Friday, October 19, 2012

Route 66: Thoughts Of Natty Bumppo On The Mother Road

brush_creek_bridge
Photo: Guy Randall
At this very moment we're sitting on an original portion of U.S. Route 66 in rural Kansas. The road curves south where the Brush Creek Bridge spans a narrow, quiet section of the Spring River. The bridge, a Marsh arch "rainbow," is the last of its kind on the historic Chicago to L.A. route. As a designated U.S. highway for over sixty years, millions of travelers used this road for passage to a better life in the promised land of California. In its first three decades the highway funneled many members of the Greatest Generation west where they became the backbone and muscle to fight and win World War II, then help lift a nation into a world power. Who could imagine this short stretch of road where rabbits now outnumber cars could be so significant?  Single links do build great chains.  Today Route 66 may soon become a national scenic trail - or something similar - and far more than the confederation of well-meaning state and local interest groups that keep the memory and experience  alive today.  Here in the very southeast corner of Kansas visitors can find a tiny portion - a tad more than twelve miles - of the original 2451 miles. It may be a short distance and a relatively brief experience, but it is the real thing, an honest and genuinely deep experience for cultural history types.

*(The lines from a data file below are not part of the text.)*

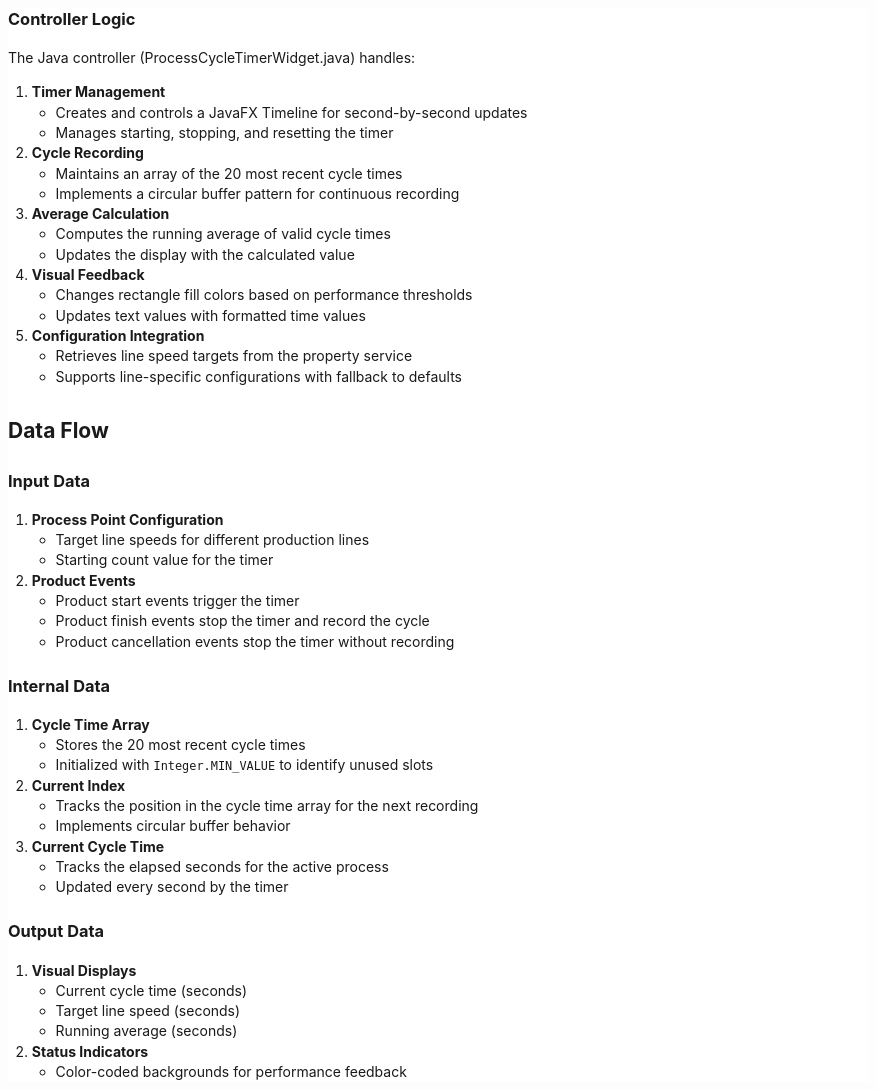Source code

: ### Controller Logic

The Java controller (ProcessCycleTimerWidget.java) handles:

1. **Timer Management**
   - Creates and controls a JavaFX Timeline for second-by-second updates
   - Manages starting, stopping, and resetting the timer
2. **Cycle Recording**
   - Maintains an array of the 20 most recent cycle times
   - Implements a circular buffer pattern for continuous recording
3. **Average Calculation**
   - Computes the running average of valid cycle times
   - Updates the display with the calculated value
4. **Visual Feedback**
   - Changes rectangle fill colors based on performance thresholds
   - Updates text values with formatted time values
5. **Configuration Integration**
   - Retrieves line speed targets from the property service
   - Supports line-specific configurations with fallback to defaults

## Data Flow

### Input Data

1. **Process Point Configuration**
   - Target line speeds for different production lines
   - Starting count value for the timer
2. **Product Events**
   - Product start events trigger the timer
   - Product finish events stop the timer and record the cycle
   - Product cancellation events stop the timer without recording

### Internal Data

1. **Cycle Time Array**
   - Stores the 20 most recent cycle times
   - Initialized with `Integer.MIN_VALUE` to identify unused slots
2. **Current Index**
   - Tracks the position in the cycle time array for the next recording
   - Implements circular buffer behavior
3. **Current Cycle Time**
   - Tracks the elapsed seconds for the active process
   - Updated every second by the timer

### Output Data

1. **Visual Displays**
   - Current cycle time (seconds)
   - Target line speed (seconds)
   - Running average (seconds)
2. **Status Indicators**
   - Color-coded backgrounds for performance feedback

A century and a half ago, the novelist, James Fenimore Cooper, buried Natty Bumppo, his hero of the Leatherstocking saga, under a copse of noble oaks on the Nebraska prairie. It was the end of the frontier for Cooper as well. Fifty years later at the end of the nineteenth century, Frederick Jackson Turner wrote that the geographic frontier in America had swept across the continent to an end on the Pacific coast. That closure also called into question Turner's hypothesis of the frontier as a shaper of a distinctive American character. What experiences would define the American people and their great experiment without the old frontier? Today, this concept of environmental determinism has been appropriately marginalized, but in its day, it was a respected and powerful concept. Much of the revision began in the development of new a new frontier; that is, the psychology of mind, emotion, and behavior.  Perhaps this piece of the Mother Road is a fine and fitting nexus of the physical and behavioral frontiers in a culture that has long defined itself by mobility.

As Americans we have lived like no other nation, a New World republic, and quite the experiment in equality and human rights.  Not perfect, but ever more perfectible among nation states as the national experience unfolded.  As such, in the spirit of Cooper's deerslayer, pathfinder, and pioneer, we may find ourselves on highways searching for betterment and perhaps our very survival.  In our minds, there is no limit to our frontiers at least until we approach the world of teleology where reality and reason give way to landscapes stranger than our logic and imagination should permit us to understand.

Here on the American prairie we're watching Route 66 disappear to a dot in a classic linear perspective. It's a scene straight out of elementary school art class.  Our thoughts turn to those who first conceived the idea of this highway, to those who built it, to those who sought and used it.  What would Natty Bumppo think of this? This isn't Nebraska, but for all we know, he could be resting over there in those trees on that rise off to the southwest. He's been  here all this time watching the parade of the curious, the ambitious, the desperate.  It's just that things are slower now along the Mother Road, a treasured trace across the heartland and a powerful force that continues to shape who we are as a people.  And now the road also captivates travelers from around the world.

As travelers without a serious destination, we take each turn and rise in Route 66 as it rolls over the prairie, always looking forward to whatever this fascinating resource has to offer. We will pass this way again.